[Saved data entries]
• • • •

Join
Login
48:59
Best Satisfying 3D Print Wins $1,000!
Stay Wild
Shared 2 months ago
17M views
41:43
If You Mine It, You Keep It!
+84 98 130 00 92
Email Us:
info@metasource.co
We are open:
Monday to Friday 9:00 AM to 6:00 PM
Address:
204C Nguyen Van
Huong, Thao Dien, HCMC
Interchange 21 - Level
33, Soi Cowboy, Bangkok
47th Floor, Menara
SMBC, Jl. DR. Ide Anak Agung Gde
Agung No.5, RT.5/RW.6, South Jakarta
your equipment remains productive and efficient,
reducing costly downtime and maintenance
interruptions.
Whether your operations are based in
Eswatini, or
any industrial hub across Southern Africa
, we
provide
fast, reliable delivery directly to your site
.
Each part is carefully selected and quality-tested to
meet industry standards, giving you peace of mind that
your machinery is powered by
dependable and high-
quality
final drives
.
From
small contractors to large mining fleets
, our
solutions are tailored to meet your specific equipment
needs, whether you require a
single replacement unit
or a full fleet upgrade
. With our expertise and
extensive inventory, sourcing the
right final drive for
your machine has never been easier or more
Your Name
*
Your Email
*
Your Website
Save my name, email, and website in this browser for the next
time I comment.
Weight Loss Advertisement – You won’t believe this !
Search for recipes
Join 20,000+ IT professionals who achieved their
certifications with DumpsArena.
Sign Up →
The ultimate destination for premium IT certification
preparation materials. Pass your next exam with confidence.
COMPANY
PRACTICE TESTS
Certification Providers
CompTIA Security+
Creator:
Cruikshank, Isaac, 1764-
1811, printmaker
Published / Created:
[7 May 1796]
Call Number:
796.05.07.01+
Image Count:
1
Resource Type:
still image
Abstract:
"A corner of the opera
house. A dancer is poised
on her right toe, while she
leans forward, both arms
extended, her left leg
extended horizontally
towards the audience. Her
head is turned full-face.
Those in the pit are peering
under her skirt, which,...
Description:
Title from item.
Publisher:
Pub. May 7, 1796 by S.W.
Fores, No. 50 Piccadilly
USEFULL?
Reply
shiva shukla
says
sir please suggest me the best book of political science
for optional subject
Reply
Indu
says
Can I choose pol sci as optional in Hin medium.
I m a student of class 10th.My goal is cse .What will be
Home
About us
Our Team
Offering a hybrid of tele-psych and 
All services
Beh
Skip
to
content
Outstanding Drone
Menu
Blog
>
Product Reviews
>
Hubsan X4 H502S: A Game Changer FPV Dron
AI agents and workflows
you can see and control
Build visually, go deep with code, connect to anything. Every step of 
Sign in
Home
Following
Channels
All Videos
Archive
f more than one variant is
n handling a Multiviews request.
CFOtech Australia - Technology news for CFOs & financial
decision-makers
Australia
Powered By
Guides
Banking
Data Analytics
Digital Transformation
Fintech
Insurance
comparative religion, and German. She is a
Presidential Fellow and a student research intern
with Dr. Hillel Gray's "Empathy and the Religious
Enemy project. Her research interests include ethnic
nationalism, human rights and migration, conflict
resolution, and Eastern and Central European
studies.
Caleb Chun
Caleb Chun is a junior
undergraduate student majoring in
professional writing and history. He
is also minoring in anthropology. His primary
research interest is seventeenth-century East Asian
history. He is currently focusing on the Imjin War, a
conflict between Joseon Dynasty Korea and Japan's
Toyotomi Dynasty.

• • • •

* [Exercise requirements] Please repeat all the records above exactly as they appear.

* [Task response]
Join
Login
48:59
Best Satisfying 3D Print Wins $1,000!
Stay Wild
Shared 2 months ago
17M views
41:43
If You Mine It, You Keep It!
+84 98 130 00 92
Email Us:
info@metasource.co
We are open:
Monday to Friday 9:00 AM to 6:00 PM
Address:
204C Nguyen Van
Huong, Thao Dien, HCMC
Interchange 21 - Level
33, Soi Cowboy, Bangkok
47th Floor, Menara
SMBC, Jl. DR. Ide Anak Agung Gde
Agung No.5, RT.5/RW.6, South Jakarta
your equipment remains productive and efficient,
reducing costly downtime and maintenance
interruptions.
Whether your operations are based in
Eswatini, or
any industrial hub across Southern Africa
, we
provide
fast, reliable delivery directly to your site
.
Each part is carefully selected and quality-tested to
meet industry standards, giving you peace of mind that
your machinery is powered by
dependable and high-
quality
final drives
.
From
small contractors to large mining fleets
, our
solutions are tailored to meet your specific equipment
needs, whether you require a
single replacement unit
or a full fleet upgrade
. With our expertise and
extensive inventory, sourcing the
right final drive for
your machine has never been easier or more
Your Name
*
Your Email
*
Your Website
Save my name, email, and website in this browser for the next
time I comment.
Weight Loss Advertisement – You won’t believe this !
Search for recipes
Join 20,000+ IT professionals who achieved their
certifications with DumpsArena.
Sign Up →
The ultimate destination for premium IT certification
preparation materials. Pass your next exam with confidence.
COMPANY
PRACTICE TESTS
Certification Providers
CompTIA Security+
Creator:
Cruikshank, Isaac, 1764-
1811, printmaker
Published / Created:
[7 May 1796]
Call Number:
796.05.07.01+
Image Count:
1
Resource Type:
still image
Abstract:
"A corner of the opera
house. A dancer is poised
on her right toe, while she
leans forward, both arms
extended, her left leg
extended horizontally
towards the audience. Her
head is turned full-face.
Those in the pit are peering
under her skirt, which,...
Description:
Title from item.
Publisher:
Pub. May 7, 1796 by S.W.
Fores, No. 50 Piccadilly
USEFULL?
Reply
shiva shukla
says
sir please suggest me the best book of political science
for optional subject
Reply
Indu
says
Can I choose pol sci as optional in Hin medium.
I m a student of class 10th.My goal is cse .What will be
Home
About us
Our Team
Offering a hybrid of tele-psych and 
All services
Beh
Skip
to
content
Outstanding Drone
Menu
Blog
>
Product Reviews
>
Hubsan X4 H502S: A Game Changer FPV Dron
AI agents and workflows
you can see and control
Build visually, go deep with code, connect to anything. Every step of 
Sign in
Home
Following
Channels
All Videos
Archive
f more than one variant is
n handling a Multiviews request.
CFOtech Australia - Technology news for CFOs & financial
decision-makers
Australia
Powered By
Guides
Banking
Data Analytics
Digital Transformation
Fintech
Insurance
comparative religion, and German. She is a
Presidential Fellow and a student research intern
with Dr. Hillel Gray's "Empathy and the Religious
Enemy project. Her research interests include ethnic
nationalism, human rights and migration, conflict
resolution, and Eastern and Central European
studies.
Caleb Chun
Caleb Chun is a junior
undergraduate student majoring in
professional writing and history. He
is also minoring in anthropology. His primary
research interest is seventeenth-century East Asian
history. He is currently focusing on the Imjin War, a
conflict between Joseon Dynasty Korea and Japan's
Toyotomi Dynasty.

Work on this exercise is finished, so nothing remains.